▶ **What needs to be done**
Check every line in the listing below for "flip". Copy the ones where it occurs.

▶ **Input**
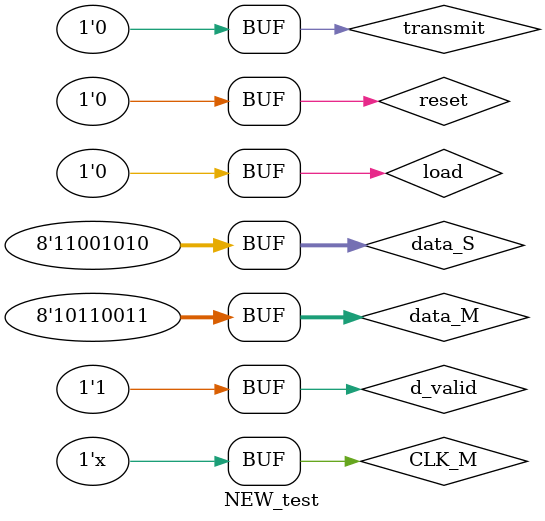
<source format=v>
module NEW_test;
reg transmit, CLK_M, reset, d_valid, load;
wire MISO;
reg [7:0] data_M;
wire MOSI, SCLK, CS, done_M;
wire [7:0] rx_M;
MASTER ins1(transmit, MISO, CLK_M, reset, d_valid, data_M, MOSI, SCLK, CS, done_M, rx_M);

reg [7:0]data_S;
wire done_S;
wire [7:0]rx_S;
NEW_SLAVE ins2(MOSI, SCLK, CS, load, data_S, MISO, done_S, rx_S);

always #5 CLK_M = ~CLK_M;


initial begin
CLK_M = 0;
reset= 1;
transmit= 0;
d_valid= 0;
data_M= 8'b0;
data_S = 8'b0;

#20 reset= 0; //S0
#10 transmit= 1; //S0
#10 data_M= 8'b10110011; //S1
    d_valid= 1;
    data_S= 8'b11001010;
    load= 1;
#10 load= 0;
#170 transmit= 0;
#10;
end
endmodule


</source>
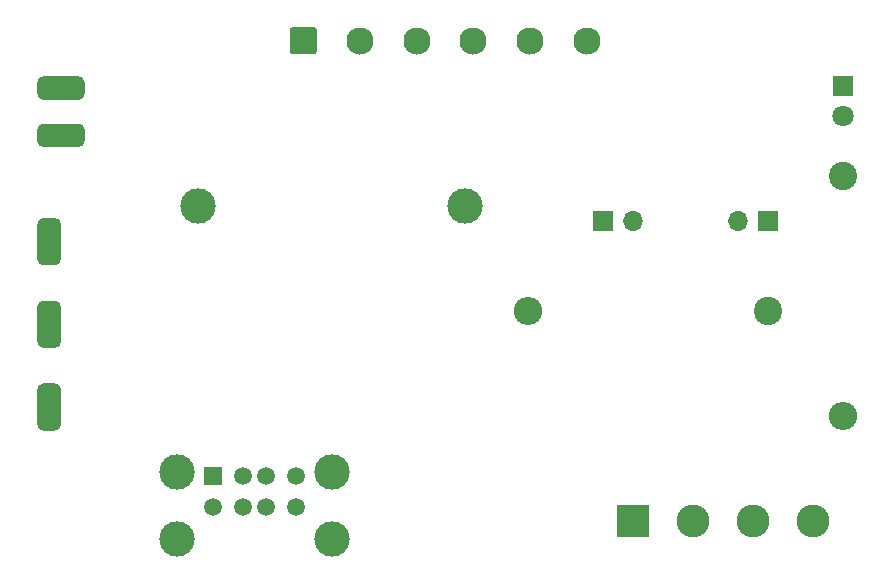
<source format=gbr>
%TF.GenerationSoftware,KiCad,Pcbnew,5.1.9-5.1.9*%
%TF.CreationDate,2021-05-28T23:48:04+02:00*%
%TF.ProjectId,zdroj,7a64726f-6a2e-46b6-9963-61645f706362,rev?*%
%TF.SameCoordinates,Original*%
%TF.FileFunction,Soldermask,Bot*%
%TF.FilePolarity,Negative*%
%FSLAX46Y46*%
G04 Gerber Fmt 4.6, Leading zero omitted, Abs format (unit mm)*
G04 Created by KiCad (PCBNEW 5.1.9-5.1.9) date 2021-05-28 23:48:04*
%MOMM*%
%LPD*%
G01*
G04 APERTURE LIST*
%ADD10O,2.400000X2.400000*%
%ADD11C,2.400000*%
%ADD12C,1.800000*%
%ADD13R,1.800000X1.800000*%
%ADD14C,2.300000*%
%ADD15C,2.780000*%
%ADD16R,2.780000X2.780000*%
%ADD17C,3.000000*%
%ADD18R,1.500000X1.500000*%
%ADD19C,1.500000*%
%ADD20R,1.700000X1.700000*%
%ADD21O,1.700000X1.700000*%
G04 APERTURE END LIST*
D10*
%TO.C,R2*%
X172720000Y-73660000D03*
D11*
X172720000Y-53340000D03*
%TD*%
D12*
%TO.C,D1*%
X172720000Y-48260000D03*
D13*
X172720000Y-45720000D03*
%TD*%
D10*
%TO.C,R1*%
X146050000Y-64770000D03*
D11*
X166370000Y-64770000D03*
%TD*%
D14*
%TO.C,J4*%
X151000000Y-41910000D03*
X146200000Y-41910000D03*
X141400000Y-41910000D03*
X136600000Y-41910000D03*
X131800000Y-41910000D03*
G36*
G01*
X125850000Y-42809300D02*
X125850000Y-41010700D01*
G75*
G02*
X126100700Y-40760000I250700J0D01*
G01*
X127899300Y-40760000D01*
G75*
G02*
X128150000Y-41010700I0J-250700D01*
G01*
X128150000Y-42809300D01*
G75*
G02*
X127899300Y-43060000I-250700J0D01*
G01*
X126100700Y-43060000D01*
G75*
G02*
X125850000Y-42809300I0J250700D01*
G01*
G37*
%TD*%
D15*
%TO.C,J2*%
X170180000Y-82550000D03*
X165100000Y-82550000D03*
X160020000Y-82550000D03*
D16*
X154940000Y-82550000D03*
%TD*%
%TO.C,U1*%
G36*
G01*
X104990000Y-44920000D02*
X107990000Y-44920000D01*
G75*
G02*
X108490000Y-45420000I0J-500000D01*
G01*
X108490000Y-46420000D01*
G75*
G02*
X107990000Y-46920000I-500000J0D01*
G01*
X104990000Y-46920000D01*
G75*
G02*
X104490000Y-46420000I0J500000D01*
G01*
X104490000Y-45420000D01*
G75*
G02*
X104990000Y-44920000I500000J0D01*
G01*
G37*
G36*
G01*
X104990000Y-48920000D02*
X107990000Y-48920000D01*
G75*
G02*
X108490000Y-49420000I0J-500000D01*
G01*
X108490000Y-50420000D01*
G75*
G02*
X107990000Y-50920000I-500000J0D01*
G01*
X104990000Y-50920000D01*
G75*
G02*
X104490000Y-50420000I0J500000D01*
G01*
X104490000Y-49420000D01*
G75*
G02*
X104990000Y-48920000I500000J0D01*
G01*
G37*
G36*
G01*
X104990000Y-56920000D02*
X105990000Y-56920000D01*
G75*
G02*
X106490000Y-57420000I0J-500000D01*
G01*
X106490000Y-60420000D01*
G75*
G02*
X105990000Y-60920000I-500000J0D01*
G01*
X104990000Y-60920000D01*
G75*
G02*
X104490000Y-60420000I0J500000D01*
G01*
X104490000Y-57420000D01*
G75*
G02*
X104990000Y-56920000I500000J0D01*
G01*
G37*
G36*
G01*
X104990000Y-63920000D02*
X105990000Y-63920000D01*
G75*
G02*
X106490000Y-64420000I0J-500000D01*
G01*
X106490000Y-67420000D01*
G75*
G02*
X105990000Y-67920000I-500000J0D01*
G01*
X104990000Y-67920000D01*
G75*
G02*
X104490000Y-67420000I0J500000D01*
G01*
X104490000Y-64420000D01*
G75*
G02*
X104990000Y-63920000I500000J0D01*
G01*
G37*
G36*
G01*
X104990000Y-70920000D02*
X105990000Y-70920000D01*
G75*
G02*
X106490000Y-71420000I0J-500000D01*
G01*
X106490000Y-74420000D01*
G75*
G02*
X105990000Y-74920000I-500000J0D01*
G01*
X104990000Y-74920000D01*
G75*
G02*
X104490000Y-74420000I0J500000D01*
G01*
X104490000Y-71420000D01*
G75*
G02*
X104990000Y-70920000I500000J0D01*
G01*
G37*
%TD*%
D17*
%TO.C,J3*%
X129450000Y-78390000D03*
X116310000Y-78390000D03*
D18*
X119380000Y-78740000D03*
D19*
X121880000Y-78740000D03*
X123880000Y-78740000D03*
X126380000Y-78740000D03*
D17*
X116310000Y-84070000D03*
X129450000Y-84070000D03*
D19*
X119380000Y-81360000D03*
X121880000Y-81360000D03*
X123880000Y-81360000D03*
X126380000Y-81360000D03*
%TD*%
D17*
%TO.C,F1*%
X140710000Y-55880000D03*
X118110000Y-55880000D03*
%TD*%
D20*
%TO.C,J1*%
X166370000Y-57150000D03*
D21*
X163830000Y-57150000D03*
%TD*%
%TO.C,J5*%
X154940000Y-57150000D03*
D20*
X152400000Y-57150000D03*
%TD*%
M02*

</source>
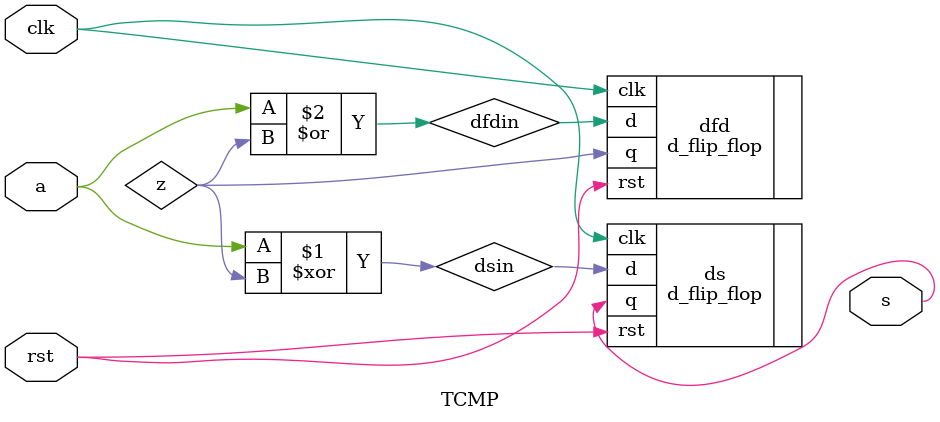
<source format=v>
/*******************************************************************
*
* Module: TCMP.v
* Project: Serial_Parallel_Multiplier
* Author: Ahmed Refaay - refaay@aucegypt.edu
* Description: Two’s Complement circuit
*
* Change history: 02/16/18 – Finished module
*                 02/22/18 – Reviewed module
*
**********************************************************************/

`include "src/global_numerics.v"

module TCMP(clk, rst, a, s);
    input wire [0:0] clk; // global clk
    input wire [0:0] rst; // global reset
    
    input wire [0:0] a; // serial input
    output wire [0:0] s; // serial output
    
    wire [0:0] z; // fd flip flop output
    wire [0:0] dsin; // s flip flop input
    wire [0:0] dfdin; // fd flip flop input
    
    assign dsin = a ^ z;
    assign dfdin = a | z;
    
    d_flip_flop ds (.clk(clk), .rst(rst), .d(dsin), .q(s)); // sum flip flop
    d_flip_flop dfd (.clk(clk), .rst(rst), .d(dfdin), .q(z)); // save carry flip flop

endmodule
</source>
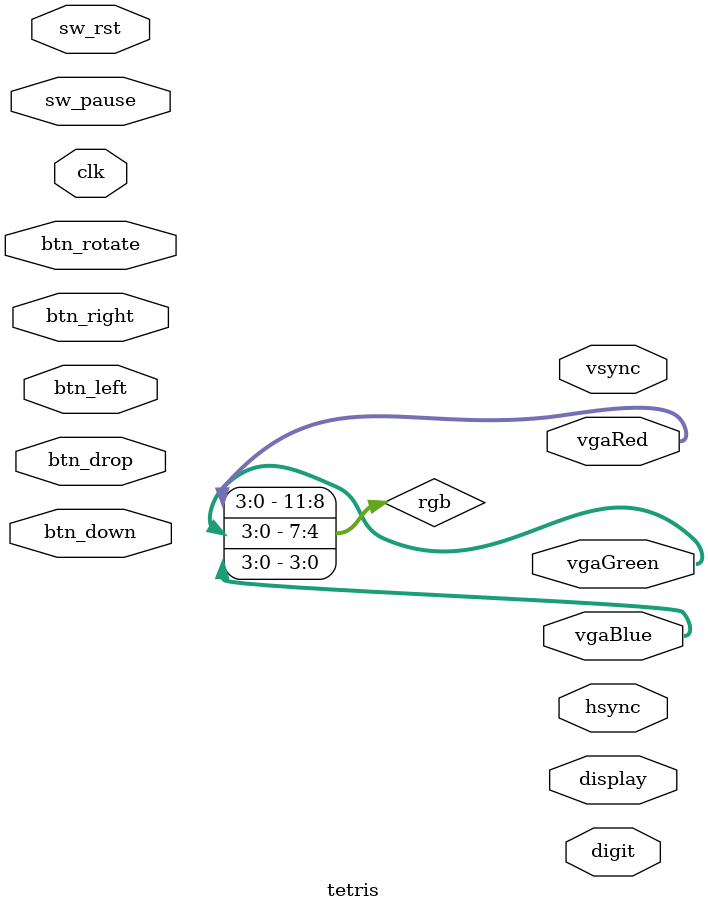
<source format=v>
`include "definitions.vh"

module tetris(
    input wire clk,
    input wire btn_drop,
    input wire btn_rotate,
    input wire btn_left,
    input wire btn_right,
    input wire btn_down,
    input wire sw_pause,
    input wire sw_rst,
    output [3:0] vgaRed,
    output [3:0] vgaGreen,
    output [3:0] vgaBlue,
    output wire hsync,
    output wire vsync,
    output wire [6:0] display,
	output wire [3:0] digit
    );


    wire [11:0] rgb;
    assign {vgaRed, vgaGreen, vgaBlue} = rgb;
    













endmodule
</source>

▶ **Answer below**
    wire [0:0] z; // fd flip flop output
    wire [0:0] dsin; // s flip flop input
    wire [0:0] dfdin; // fd flip flop input
    d_flip_flop ds (.clk(clk), .rst(rst), .d(dsin), .q(s)); // sum flip flop
    d_flip_flop dfd (.clk(clk), .rst(rst), .d(dfdin), .q(z)); // save carry flip flop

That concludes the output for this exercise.